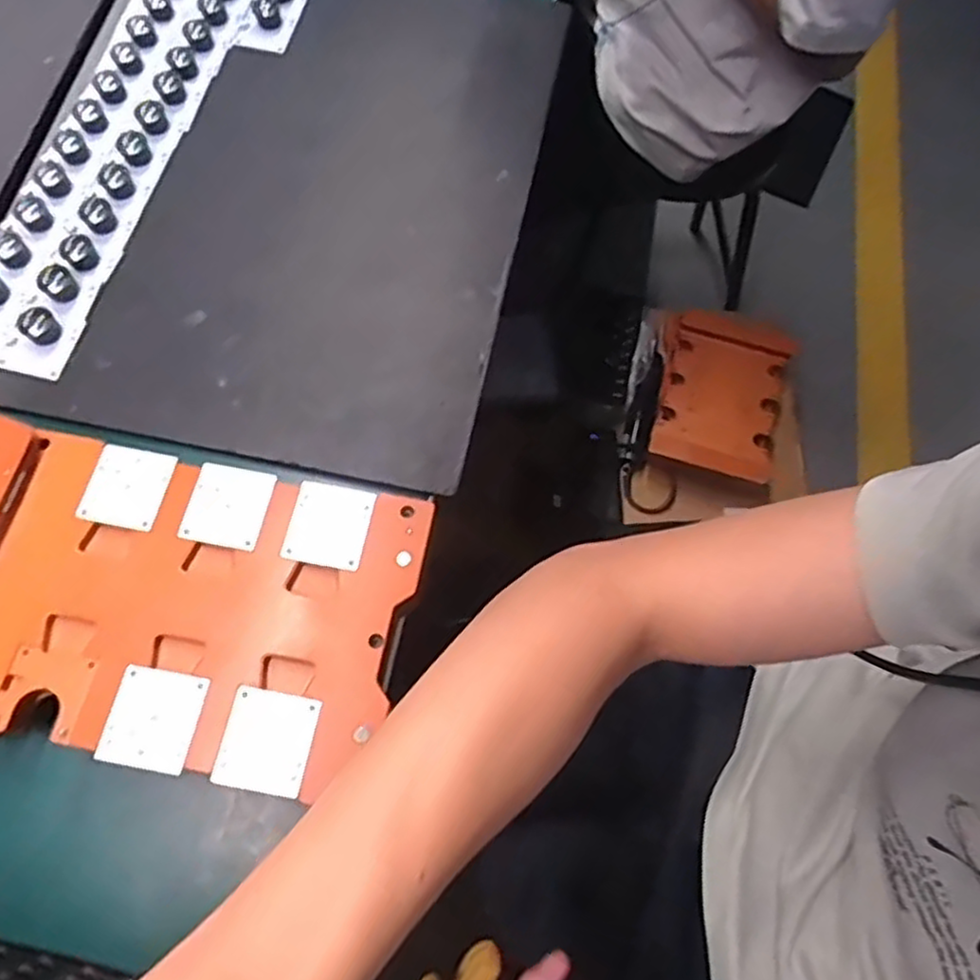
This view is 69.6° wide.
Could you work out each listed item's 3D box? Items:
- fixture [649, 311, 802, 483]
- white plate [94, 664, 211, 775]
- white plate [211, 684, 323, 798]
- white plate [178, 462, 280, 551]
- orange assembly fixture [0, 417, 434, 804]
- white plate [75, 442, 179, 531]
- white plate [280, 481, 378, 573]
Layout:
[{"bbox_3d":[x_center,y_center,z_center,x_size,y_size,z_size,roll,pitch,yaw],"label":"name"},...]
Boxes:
[{"bbox_3d":[0.361,-0.148,1.089,0.208,0.061,0.282,11,68,1],"label":"fixture"},{"bbox_3d":[-0.173,0.117,0.362,0.045,0.004,0.047,1,68,-3],"label":"white plate"},{"bbox_3d":[-0.114,0.128,0.362,0.044,0.004,0.048,11,68,2],"label":"white plate"},{"bbox_3d":[-0.152,0.009,0.410,0.047,0.004,0.047,1,69,-2],"label":"white plate"},{"bbox_3d":[-0.270,0.032,0.360,0.444,0.072,0.162,16,67,-13],"label":"orange assembly fixture"},{"bbox_3d":[-0.211,-0.003,0.410,0.045,0.004,0.048,12,68,2],"label":"white plate"},{"bbox_3d":[-0.093,0.020,0.409,0.048,0.004,0.048,1,68,-3],"label":"white plate"}]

What the task requires:
Please retype the records above exactly, leaving every image out.

Finished exercise:
This view is 69.6° wide.
Could you work out each listed item's 3D box? Items:
- fixture [649, 311, 802, 483]
- white plate [94, 664, 211, 775]
- white plate [211, 684, 323, 798]
- white plate [178, 462, 280, 551]
- orange assembly fixture [0, 417, 434, 804]
- white plate [75, 442, 179, 531]
- white plate [280, 481, 378, 573]
Layout:
[{"bbox_3d":[x_center,y_center,z_center,x_size,y_size,z_size,roll,pitch,yaw],"label":"name"},...]
Boxes:
[{"bbox_3d":[0.361,-0.148,1.089,0.208,0.061,0.282,11,68,1],"label":"fixture"},{"bbox_3d":[-0.173,0.117,0.362,0.045,0.004,0.047,1,68,-3],"label":"white plate"},{"bbox_3d":[-0.114,0.128,0.362,0.044,0.004,0.048,11,68,2],"label":"white plate"},{"bbox_3d":[-0.152,0.009,0.410,0.047,0.004,0.047,1,69,-2],"label":"white plate"},{"bbox_3d":[-0.270,0.032,0.360,0.444,0.072,0.162,16,67,-13],"label":"orange assembly fixture"},{"bbox_3d":[-0.211,-0.003,0.410,0.045,0.004,0.048,12,68,2],"label":"white plate"},{"bbox_3d":[-0.093,0.020,0.409,0.048,0.004,0.048,1,68,-3],"label":"white plate"}]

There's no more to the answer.